Czasami są takie dni, że mam ochotę wystrzelić się w kosmos, aby mieć chwilę spokoju. Najczęściej dzieję się tak wtedy, gdy Karol urządzi pobudkę o 5 rano, a o 9 jest już zmęczony. Chętnie położyłabym go na drzemkę, ale co ja później zrobię o 15? Nie ma opcji na popołudniową drzemki, bo imprezę skończymy o 22 albo i później.
Co w takiej sytuacji? Pakuję prowiant i wyruszamy na długi spacer. Zaliczamy plac zabaw, kanał z kaczkami, stragan z owocami i warzywami. Lato jest cudowne! Czas mija błyskawicznie, a dziecko przestaje marudzić.

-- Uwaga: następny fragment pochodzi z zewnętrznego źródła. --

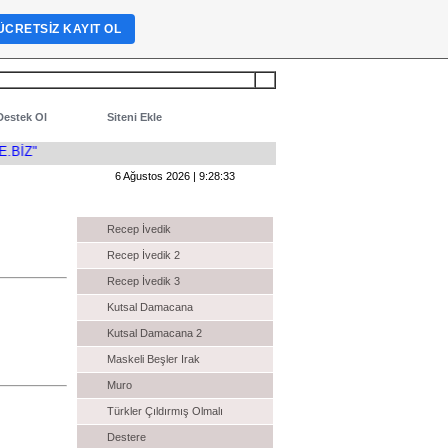
ÜCRETSIZ KAYIT OL
Destek Ol
Siteni Ekle
6 Ağustos 2026 | 9:28:34
Komedi Filmleri İzle
Recep İvedik
Recep İvedik 2
Recep İvedik 3
Kutsal Damacana
Kutsal Damacana 2
Maskeli Beşler Irak
Muro
Türkler Çıldırmış Olmalı
Destere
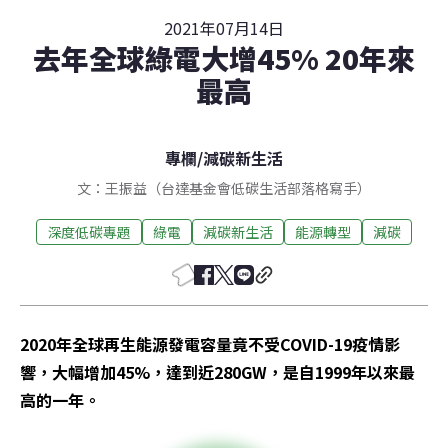
2021年07月14日
去年全球綠電大增45% 20年來
最高
專欄
/
減碳新生活
文：王振益（台達基金會低碳生活部落格寫手）
深度低碳專題
綠電
減碳新生活
能源轉型
減碳
2020年全球再生能源發電容量竟不受COVID-19疫情影
響，大幅增加45%，達到近280GW，是自1999年以來最
高的一年。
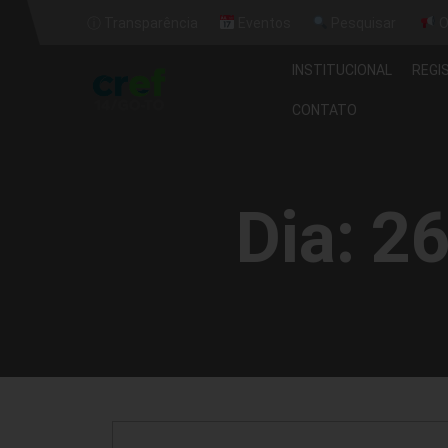
ⓘ Transparência
Eventos
Pesquisar
O
INSTITUCIONAL
REGI
CONTATO
Dia:
26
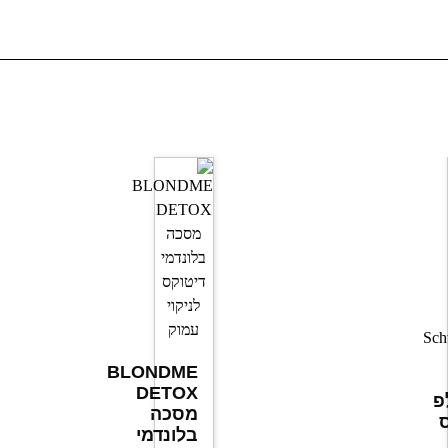
BLONDME
DETOX
פ
מסכה
ס
בלונדמי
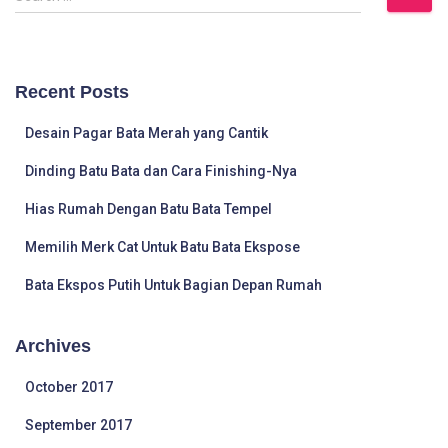
e
a
r
c
Recent Posts
h
f
Desain Pagar Bata Merah yang Cantik
o
r
Dinding Batu Bata dan Cara Finishing-Nya
:
Hias Rumah Dengan Batu Bata Tempel
Memilih Merk Cat Untuk Batu Bata Ekspose
Bata Ekspos Putih Untuk Bagian Depan Rumah
Archives
October 2017
September 2017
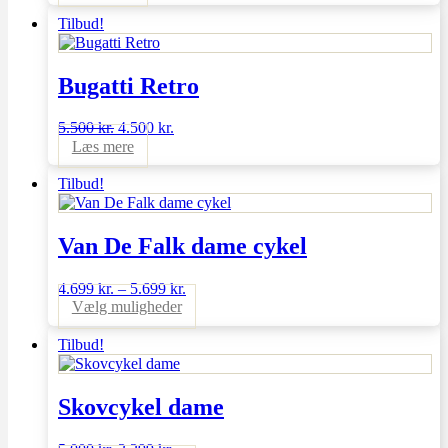
pris
pris
var:
er:
Tilbud!
4.500 kr..
3.750 kr..
Bugatti Retro
Den
Den
5.500
kr.
4.500
kr.
oprindelige
aktuelle
Læs mere
pris
pris
var:
er:
Tilbud!
5.500 kr..
4.500 kr..
Van De Falk dame cykel
4.699
kr.
–
5.699
kr.
Dette
Vælg muligheder
vare
har
Tilbud!
flere
varianter.
Mulighederne
Skovcykel dame
kan
vælges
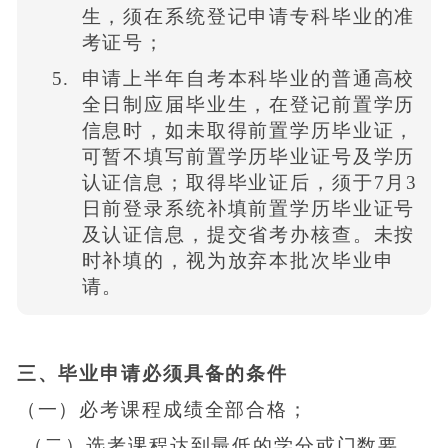
生，须在系统登记申请专科毕业的准
考证号；
申请上半年自考本科毕业的普通高校
全日制应届毕业生，在登记前置学历
信息时，如未取得前置学历毕业证，
可暂不填写前置学历毕业证号及学历
认证信息；取得毕业证后，须于7月3
日前登录系统补填前置学历毕业证号
及认证信息，提交省考办核查。未按
时补填的，视为放弃本批次毕业申
请。
三、毕业申请必须具备的条件
（一）必考课程成绩全部合格；
（二）选考课程达到最低的学分或门数要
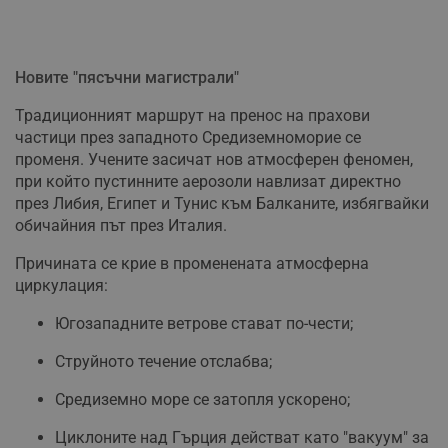
Новите "пясъчни магистрали"
Традиционният маршрут на пренос на прахови
частици през западното Средиземноморие се
променя. Учените засичат нов атмосферен феномен,
при който пустинните аерозоли навлизат директно
през Либия, Египет и Тунис към Балканите, избягвайки
обичайния път през Италия.
Причината се крие в променената атмосферна
циркулация:
Югозападните ветрове стават по-чести;
Струйното течение отслабва;
Средиземно море се затопля ускорено;
Циклоните над Гърция действат като "вакуум" за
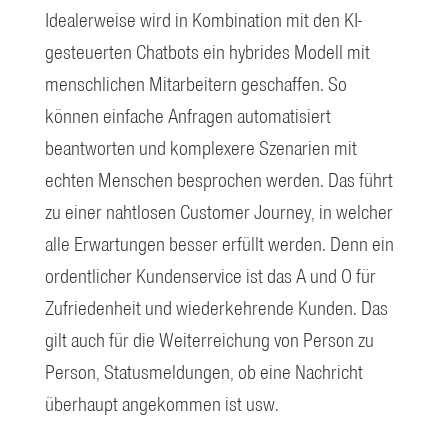
Idealerweise wird in Kombination mit den KI-
gesteuerten Chatbots ein hybrides Modell mit
menschlichen Mitarbeitern geschaffen. So
können einfache Anfragen automatisiert
beantworten und komplexere Szenarien mit
echten Menschen besprochen werden. Das führt
zu einer nahtlosen Customer Journey, in welcher
alle Erwartungen besser erfüllt werden. Denn ein
ordentlicher Kundenservice ist das A und O für
Zufriedenheit und wiederkehrende Kunden. Das
gilt auch für die Weiterreichung von Person zu
Person, Statusmeldungen, ob eine Nachricht
überhaupt angekommen ist usw.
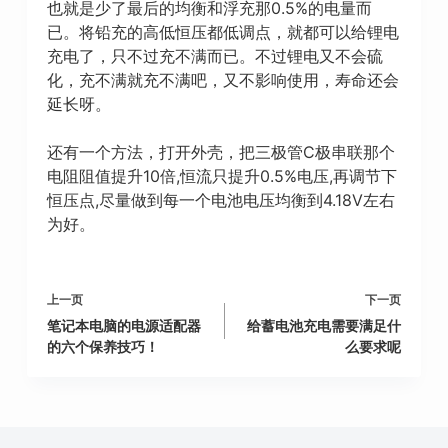
也就是少了最后的均衡和浮充那0.5%的电量而
已。将铅充的高低恒压都低调点，就都可以给锂电
充电了，只不过充不满而已。不过锂电又不会硫
化，充不满就充不满吧，又不影响使用，寿命还会
延长呀。
还有一个方法，打开外壳，把三极管C极串联那个
电阻阻值提升10倍,恒流只提升0.5%电压,再调节下
恒压点,尽量做到每一个电池电压均衡到4.18V左右
为好。
上一页
下一页
笔记本电脑的电源适配器
给蓄电池充电需要满足什
的六个保养技巧！
么要求呢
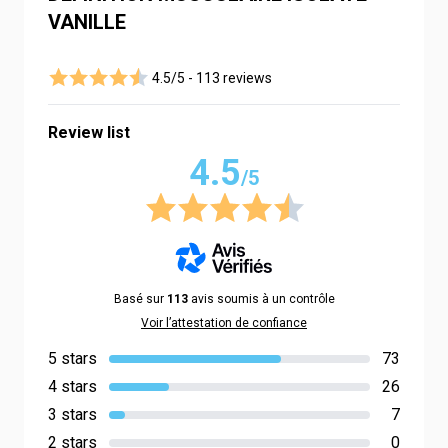
VANILLE
4.5/5 -
113 reviews
Review list
4.5
/5
Basé sur
113
avis soumis à un contrôle
Voir l’attestation de confiance
5 stars
73
4 stars
26
3 stars
7
2 stars
0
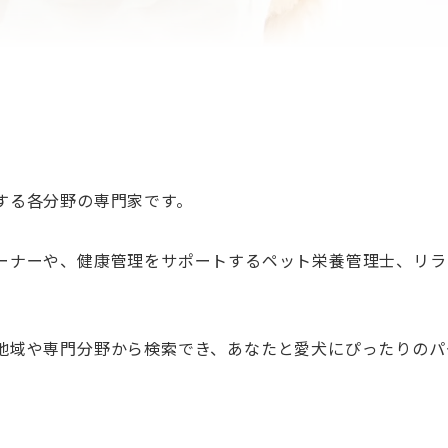
する各分野の専門家です。
ーナーや、健康管理をサポートするペット栄養管理士、リラ
地域や専門分野から検索でき、あなたと愛犬にぴったりのパ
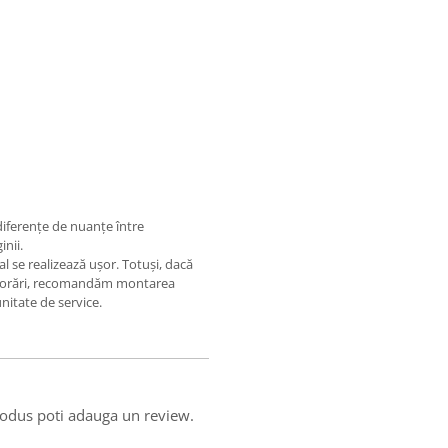
 diferențe de nuanțe între
inii.
al se realizează ușor. Totuși, dacă
eriorări, recomandăm montarea
unitate de service.
produs poti adauga un review.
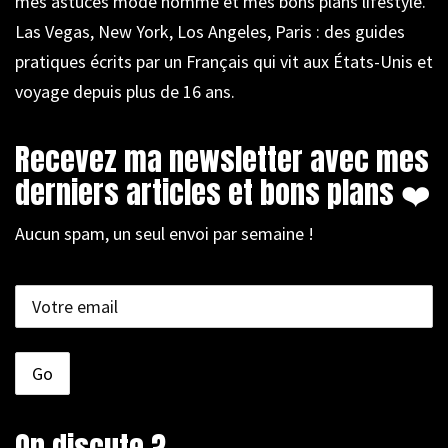
mes astuces mode homme et mes bons plans lifestyle.
Las Vegas, New York, Los Angeles, Paris : des guides
pratiques écrits par un Français qui vit aux États-Unis et
voyage depuis plus de 16 ans.
Recevez ma newsletter avec mes
derniers articles et bons plans ❤️
Aucun spam, un seul envoi par semaine !
On discute ?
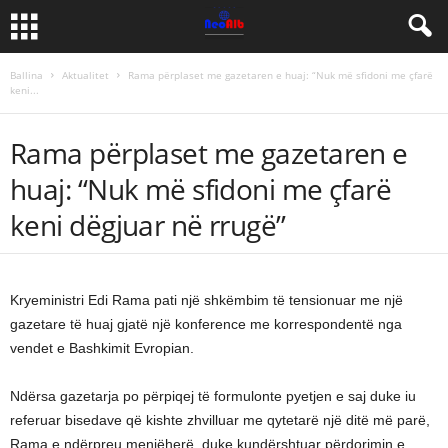
Ballina
Aktualitet
Rama përplaset me gazetaren e huaj: “Nuk më sfidoni me çfarë
keni...
Rama përplaset me gazetaren e
huaj: “Nuk më sfidoni me çfarë
keni dëgjuar në rrugë”
Kryeministri Edi Rama pati një shkëmbim të tensionuar me një
gazetare të huaj gjatë një konference me korrespondentë nga
vendet e Bashkimit Evropian.
Ndërsa gazetarja po përpiqej të formulonte pyetjen e saj duke iu
referuar bisedave që kishte zhvilluar me qytetarë një ditë më parë,
Rama e ndërpreu menjëherë, duke kundërshtuar përdorimin e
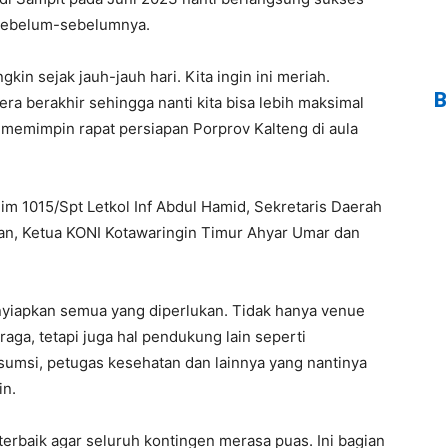
 sebelum-sebelumnya.
in sejak jauh-jauh hari. Kita ingin ini meriah.
B
 berakhir sehingga nanti kita bisa lebih maksimal
t memimpin rapat persiapan Porprov Kalteng di aula
im 1015/Spt Letkol Inf Abdul Hamid, Sekretaris Daerah
man, Ketua KONI Kotawaringin Timur Ahyar Umar dan
nyiapkan semua yang diperlukan. Tidak hanya venue
raga, tetapi juga hal pendukung lain seperti
sumsi, petugas kesehatan dan lainnya yang nantinya
in.
erbaik agar seluruh kontingen merasa puas. Ini bagian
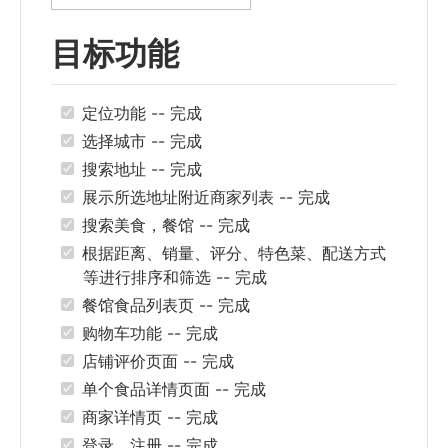
目标功能
定位功能 -- 完成
选择城市 -- 完成
搜索地址 -- 完成
展示所选地址附近商家列表 -- 完成
搜索美食，餐馆 -- 完成
根据距离、销量、评分、特色菜、配送方式
等进行排序和筛选 -- 完成
餐馆食品列表页 -- 完成
购物车功能 -- 完成
店铺评价页面 -- 完成
单个食品详情页面 -- 完成
商家详情页 -- 完成
登录、注册 -- 完成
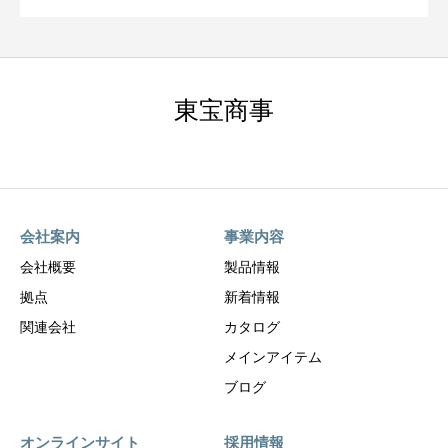
東宝商事
会社案内
事業内容
会社概要
製品情報
拠点
新着情報
関連会社
カタログ
メインアイテム
ブログ
オンラインサイト
採用情報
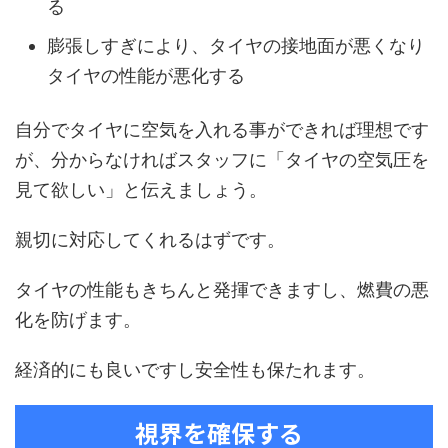
る
膨張しすぎにより、タイヤの接地面が悪くなり
タイヤの性能が悪化する
自分でタイヤに空気を入れる事ができれば理想です
が、分からなければスタッフに「タイヤの空気圧を
見て欲しい」と伝えましょう。
親切に対応してくれるはずです。
タイヤの性能もきちんと発揮できますし、燃費の悪
化を防げます。
経済的にも良いですし安全性も保たれます。
視界を確保する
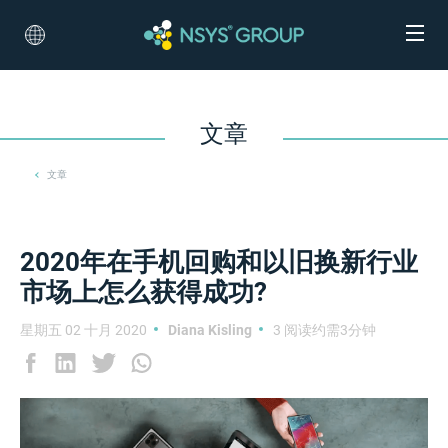
文章
文章
2020年在手机回购和以旧换新行业
市场上怎么获得成功?
星期五 02 十月 2020
Diana Kisling
3 阅读约需3分钟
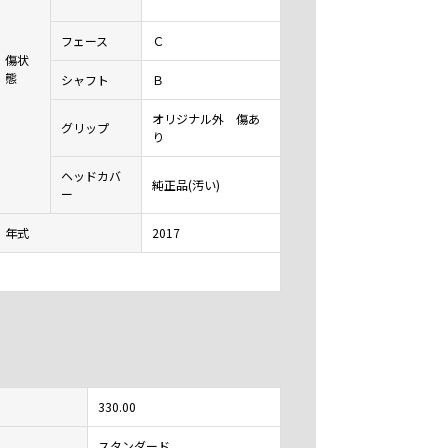
フェース
Ｃ
傷状
態
シャフト
Ｂ
オリジナル外 傷あ
グリップ
り
ヘッドカバ
純正品(汚い)
ー
年式
2017
330.00
スタンダード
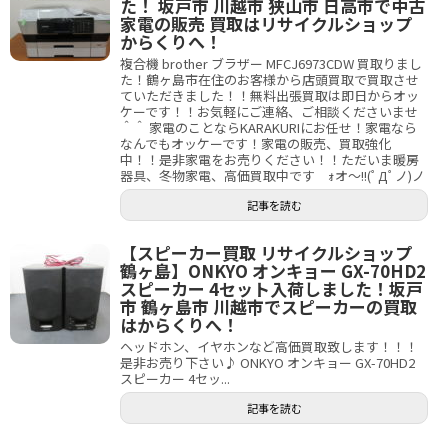
た！ 坂戸市 川越市 狭山市 日高市で中古
家電の販売 買取はリサイクルショップ
からくりへ！
複合機 brother ブラザー MFCJ6973CDW 買取りまし
た！鶴ヶ島市在住のお客様から店頭買取で買取させ
ていただきました！！無料出張買取は即日からオッ
ケーです！！お気軽にご連絡、ご相談くださいませ
＾＾ 家電のことならKARAKURIにお任せ！家電なら
なんでもオッケーです！家電の販売、買取強化
中！！是非家電をお売りください！！ただいま暖房
器具、冬物家電、高価買取中です ｫオ～!!(ﾟДﾟノ)ノ
記事を読む
【スピーカー買取 リサイクルショップ
鶴ヶ島】ONKYO オンキョー GX-70HD2
スピーカー 4セット入荷しました！坂戸
市 鶴ヶ島市 川越市でスピーカーの買取
はからくりへ！
ヘッドホン、イヤホンなど高価買取致します！！！
是非お売り下さい♪ ONKYO オンキョー GX-70HD2
スピーカー 4セッ...
記事を読む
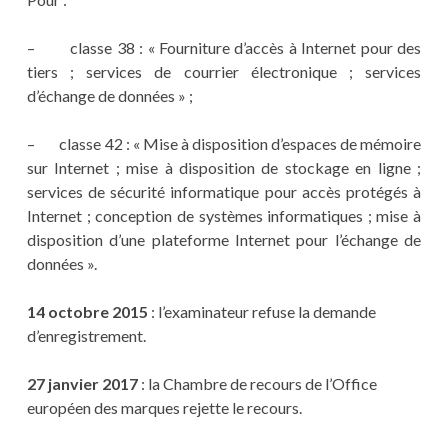
– classe 38 : « Fourniture d’accès à Internet pour des
tiers ; services de courrier électronique ; services
d’échange de données » ;
– classe 42 : « Mise à disposition d’espaces de mémoire
sur Internet ; mise à disposition de stockage en ligne ;
services de sécurité informatique pour accès protégés à
Internet ; conception de systèmes informatiques ; mise à
disposition d’une plateforme Internet pour l’échange de
données ».
14 octobre 2015
: l’examinateur refuse la demande
d’enregistrement.
27 janvier 2017
: la Chambre de recours de l’Office
européen des marques rejette le recours.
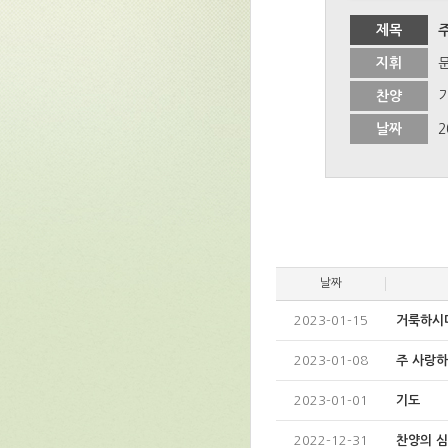
제목
지휘
찬양
날짜
2
날짜
2023-01-15
거룩하시
2023-01-08
주 사랑하
2023-01-01
기도
2022-12-31
찬양의 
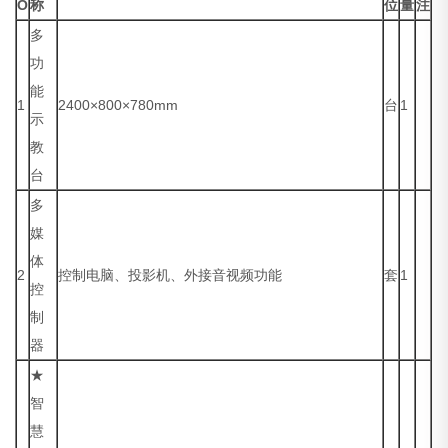
O
称
位
量
注
多
功
能
1
2400×800×780mm
台
1
示
教
台
多
媒
体
2
控制电脑、投影机、外接音视频功能
套
1
控
制
器
★
智
慧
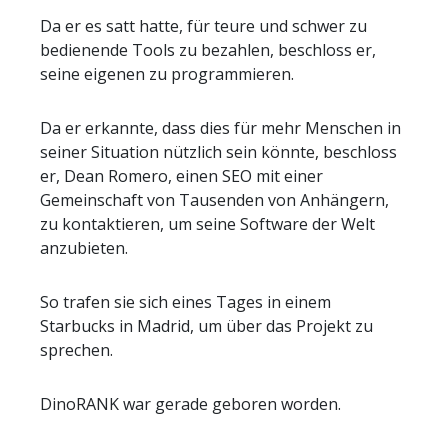
Da er es satt hatte, für teure und schwer zu
bedienende Tools zu bezahlen, beschloss er,
seine eigenen zu programmieren.
Da er erkannte, dass dies für mehr Menschen in
seiner Situation nützlich sein könnte, beschloss
er, Dean Romero, einen SEO mit einer
Gemeinschaft von Tausenden von Anhängern,
zu kontaktieren, um seine Software der Welt
anzubieten.
So trafen sie sich eines Tages in einem
Starbucks in Madrid, um über das Projekt zu
sprechen.
DinoRANK war gerade geboren worden.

Placuszki twarogowe z pomidorami i bazylią
Lista składników:
- 1/2 kostki twarogu
- 1/2 szklanki passaty pomidorowej
- garść świeżych liści bazylii
- 1 jajko
- 1/2 szklanki mąki (u mnie gryczana)
- olej do posmarowania patelni
Sposób przygotowania:
- Do miski wkładam twaróg, wlewam passatę i wbijam jajko. Całość zagniatam widelcem aż składniki połączą się. Dosypuję mąkę i drobno posiekaną bazylię. Mieszam składniki.
- Patelnię nagrzewam i smaruję kilkoma kroplami oleju. Gdy jest gorąca zmniejszam moc palnika o połowę. Łyżką wykładam ciasto na patelnię. Smażę placuszki pod przykryciem.
Uwagi:
- Z podanych ilości przygotowałam 12 placków.